----- Selected passage -----

[openstack-dev] [ceilometer][aodh][vitrage] Raising custom alarms in AODH
AFEK, Ifat (Ifat)
ifat.afek at alcatel-lucent.com
Tue Dec 1 13:12:27 UTC 2015
Hi,
After some further discussions with Vitrage team, let me go one step back and ask a more basic question:
In Vitrage, we would like to evaluate and correlate different kinds of alarms: AODH threshold alarms, event alarms, Nagios alarms, Ganglia alarms, Zabbix alarms, etc. This includes alarms on physical resources that are not part of OpenStack, like switches or ports, in order to understand their effect on OpenStack resources.
Our question is: do you vision AODH as a "general OpenStack alarm engine", which serves as a database for alarms of all kinds? Or does AODH focus on metric-related alarms?
Thanks,
Ifat.
> -----Original Message-----
> From: AFEK, Ifat (Ifat) [mailto:ifat.afek at alcatel-lucent.com]
> Sent: Monday, November 30, 2015 2:47 PM
> To: OpenStack Development Mailing List (not for usage questions)
> Subject: Re: [openstack-dev] [ceilometer][aodh][vitrage] Raising custom
> alarms in AODH
>
> Hi,
>
> A few days ago I sent you this email (see below). Resending in case you
> didn't see it.
> If you could get back to me soon it would be most appreciated, as we
> are quite blocked with our AODH integration right now.
>
> Thanks,
> Ifat.
>
>
> -----Original Message-----
> From: AFEK, Ifat (Ifat) [mailto:ifat.afek at alcatel-lucent.com]
> Sent: Tuesday, November 24, 2015 7:37 PM
> To: OpenStack Development Mailing List (not for usage questions)
> Subject: Re: [openstack-dev] [ceilometer][aodh][vitrage] Raising custom
> alarms in AODH
>
> Hi Gord, Hi Ryota,
>
> (I sent the same mail again in a more readable format)
>
> Thanks for your detailed responses.
> Hope you don't mind that I'm sending one reply to both of your emails.
> I think it would be easier to have one thread for this discussion.
>
>
> Let me explain our use case in more details.
> Here is an example of how we would like to integrate with AODH. Let me
> know what you think about it.
>
> 1. Vitrage gets an alarm from Nagios about high cpu load on one of the
> hosts
>
> 2. Vitrage evaluator decides (based on its templates) that an "instance
> might be suffering due to high cpu load on the host" alarm should be
> triggered for every instance on this host
>
> 3. Vitrage notifier creates corresponding alarm definitions in AODH
>
> 4. AODH stores these alarms in its database
>
> 5. Vitrage triggers the alarms
>
> 6. AODH updates the alarms states and notifies about it
>
> 7. Horizon user queries AODH for a list of all alarms (we are currently
> checking the status of a blueprint that should implement it[2]). AODH
> returns a list that includes the alarms that were triggered by Vitrage.

----- Data extracts -----

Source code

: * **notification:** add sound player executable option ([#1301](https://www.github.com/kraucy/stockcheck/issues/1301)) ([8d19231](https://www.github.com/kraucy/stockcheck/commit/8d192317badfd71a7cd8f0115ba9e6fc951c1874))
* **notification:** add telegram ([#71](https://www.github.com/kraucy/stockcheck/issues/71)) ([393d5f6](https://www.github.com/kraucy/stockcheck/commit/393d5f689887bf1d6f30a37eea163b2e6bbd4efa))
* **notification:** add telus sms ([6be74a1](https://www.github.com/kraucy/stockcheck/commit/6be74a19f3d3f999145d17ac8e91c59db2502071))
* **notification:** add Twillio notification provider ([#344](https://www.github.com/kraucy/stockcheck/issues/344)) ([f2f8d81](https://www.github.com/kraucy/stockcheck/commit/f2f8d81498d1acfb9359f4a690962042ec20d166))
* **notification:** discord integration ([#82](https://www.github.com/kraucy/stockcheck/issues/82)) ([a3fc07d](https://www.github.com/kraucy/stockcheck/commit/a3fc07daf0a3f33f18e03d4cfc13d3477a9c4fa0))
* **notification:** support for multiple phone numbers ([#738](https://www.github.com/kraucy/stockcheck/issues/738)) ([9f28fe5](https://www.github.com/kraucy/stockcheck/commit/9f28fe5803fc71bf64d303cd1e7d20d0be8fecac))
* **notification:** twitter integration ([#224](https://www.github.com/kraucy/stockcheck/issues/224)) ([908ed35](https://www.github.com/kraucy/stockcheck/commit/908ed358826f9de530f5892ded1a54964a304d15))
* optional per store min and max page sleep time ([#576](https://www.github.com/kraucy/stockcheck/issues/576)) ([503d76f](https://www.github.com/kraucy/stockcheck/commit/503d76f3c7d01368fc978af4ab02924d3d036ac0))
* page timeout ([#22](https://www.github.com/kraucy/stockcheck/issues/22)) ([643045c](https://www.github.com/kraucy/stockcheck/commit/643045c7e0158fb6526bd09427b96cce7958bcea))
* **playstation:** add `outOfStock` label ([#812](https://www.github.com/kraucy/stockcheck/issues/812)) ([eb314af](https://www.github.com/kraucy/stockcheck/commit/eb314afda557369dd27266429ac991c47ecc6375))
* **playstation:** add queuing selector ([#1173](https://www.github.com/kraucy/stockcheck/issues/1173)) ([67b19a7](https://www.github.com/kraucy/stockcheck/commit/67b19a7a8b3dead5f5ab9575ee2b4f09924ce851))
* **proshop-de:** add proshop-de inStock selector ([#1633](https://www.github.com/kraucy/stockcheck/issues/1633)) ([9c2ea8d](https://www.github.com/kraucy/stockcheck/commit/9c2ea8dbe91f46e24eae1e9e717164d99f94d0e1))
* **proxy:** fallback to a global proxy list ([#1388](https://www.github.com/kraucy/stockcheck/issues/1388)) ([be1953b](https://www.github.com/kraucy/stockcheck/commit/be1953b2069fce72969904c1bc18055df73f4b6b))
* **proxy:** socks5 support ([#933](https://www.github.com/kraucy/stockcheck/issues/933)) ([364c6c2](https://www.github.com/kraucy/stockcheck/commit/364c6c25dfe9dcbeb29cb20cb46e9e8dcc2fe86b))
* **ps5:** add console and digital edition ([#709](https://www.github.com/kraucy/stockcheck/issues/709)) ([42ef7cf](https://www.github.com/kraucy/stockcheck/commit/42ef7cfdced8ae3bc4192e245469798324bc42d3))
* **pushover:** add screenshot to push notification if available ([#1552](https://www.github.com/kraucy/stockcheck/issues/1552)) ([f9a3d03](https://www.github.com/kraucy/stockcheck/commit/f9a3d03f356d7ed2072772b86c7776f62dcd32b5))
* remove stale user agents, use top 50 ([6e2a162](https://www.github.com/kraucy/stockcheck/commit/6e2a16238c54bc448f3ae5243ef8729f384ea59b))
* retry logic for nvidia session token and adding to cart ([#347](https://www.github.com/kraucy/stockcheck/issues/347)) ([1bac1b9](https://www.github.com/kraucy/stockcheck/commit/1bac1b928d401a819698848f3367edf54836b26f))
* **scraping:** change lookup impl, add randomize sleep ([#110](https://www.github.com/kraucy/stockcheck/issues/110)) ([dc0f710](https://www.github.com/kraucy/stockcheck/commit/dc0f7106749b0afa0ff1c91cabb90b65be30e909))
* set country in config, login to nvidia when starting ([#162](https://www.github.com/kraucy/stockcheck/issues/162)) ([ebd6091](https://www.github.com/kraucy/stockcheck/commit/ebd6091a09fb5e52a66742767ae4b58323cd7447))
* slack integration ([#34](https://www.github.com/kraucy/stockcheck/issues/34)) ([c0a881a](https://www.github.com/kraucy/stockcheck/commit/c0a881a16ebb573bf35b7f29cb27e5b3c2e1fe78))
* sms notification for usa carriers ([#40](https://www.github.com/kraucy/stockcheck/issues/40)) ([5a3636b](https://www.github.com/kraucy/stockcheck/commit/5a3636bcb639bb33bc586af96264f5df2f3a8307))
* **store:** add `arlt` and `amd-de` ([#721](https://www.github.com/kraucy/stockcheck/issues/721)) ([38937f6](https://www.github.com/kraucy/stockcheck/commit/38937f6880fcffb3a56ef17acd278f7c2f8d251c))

-----

• _Problems to work on_:
- A) Copy out the AODH alarms thread from "Our question is: do" through "on metric-related alarms?", swapping "database" for "repository".
- B) Write the next part of the AODH alarms thread, starting after its last line.
None of the items are needed for this work.

• _Exercise answers_:
- A)
Our question is: do you vision AODH as a "general OpenStack alarm engine", which serves as a repository for alarms of all kinds? Or does AODH focus on metric-related alarms?

- B)
>
> 8. Horizon user selects one of the alarms that Vitrage generated, and
> asks to see its root cause (we will create a new blueprint for that).
> Vitrage API returns the RCA information for this alarm.
>
>
> Our current discussion is on steps 3-6 (as far as we understand, and
> please correct me if I'm wrong, nothing blocks the implementation of
> the blueprint for step 7).
>
>
>
> Looking at AODH API again, here is what I think we need to do:
>
> 1. Define an alarm with an external_trigger_rule or something like
> that. This alarm has no metric data. We just want to be able to trigger
> it and query its state.
>
> 2. Use AODH API for triggering this alarm. Will "PUT
> /v2/alarms/(alarm_id)/state" do the job?
>
>
> Please see also my comments below.
>
> Thanks,
> Ifat.
>
>
> [2] https://blueprints.launchpad.net/horizon/+spec/ceilometer-alarm-
> management-page
>
>
>
>
> > -----Original Message-----
> > From: gord chung [mailto:gord at live.ca]
> > Sent: Monday, November 23, 2015 9:45 PM
> > To: openstack-dev at lists.openstack.org
> > Subject: Re: [openstack-dev] [ceilometer][aodh][vitrage] Raising
> > custom alarms in AODH
> >
> >
> >
> > On 23/11/2015 11:14 AM, AFEK, Ifat (Ifat) wrote:
> > > I guess I would like to do both: create a new alarm definition,
> then
> > > trigger it (call alarm_actions), and possibly later on set its
> state
> > > back to OK (call ok_action).
> > > I understood that currently all alarm triggering is internal in
> > > AODH, according to threshold/events/combination alarm rules. Would
> > > it be possible to add a new kind of rule, that will allow
> triggering
> > > the alarm externally?
> > what type of rule?
> >
> > i have https://review.openstack.org/#/c/247211 which would
> > theoretically allow you to push an action into queue which would then
> > trigger appropriate REST call. not sure if it helps you plug into
> Aodh
> > easier or not?
>
> We need to add an alarm definition with an "external_rule", and then
> trigger it. It is important for us that the alarm definition will be
> stored in AODH database for future queries. As far as I understand, the
> queue should help only with the triggering?
>
> >
> > --
> > gord
>
>
> > -----Original Message-----
> > From: Ryota Mibu [mailto:r-mibu at cq.jp.nec.com]
> > Sent: Tuesday, November 24, 2015 10:00 AM
> > To: OpenStack Development Mailing List (not for usage questions)
> > Subject: Re: [openstack-dev] [ceilometer][aodh][vitrage] Raising
> > custom alarms in AODH
> >
> > Hi Ifat,
> >
> >
> > Thank you for starting discussion how AODH can be integrated with
> > Vitrage that would be a good example of AODH integration with other
> > OpenStack components.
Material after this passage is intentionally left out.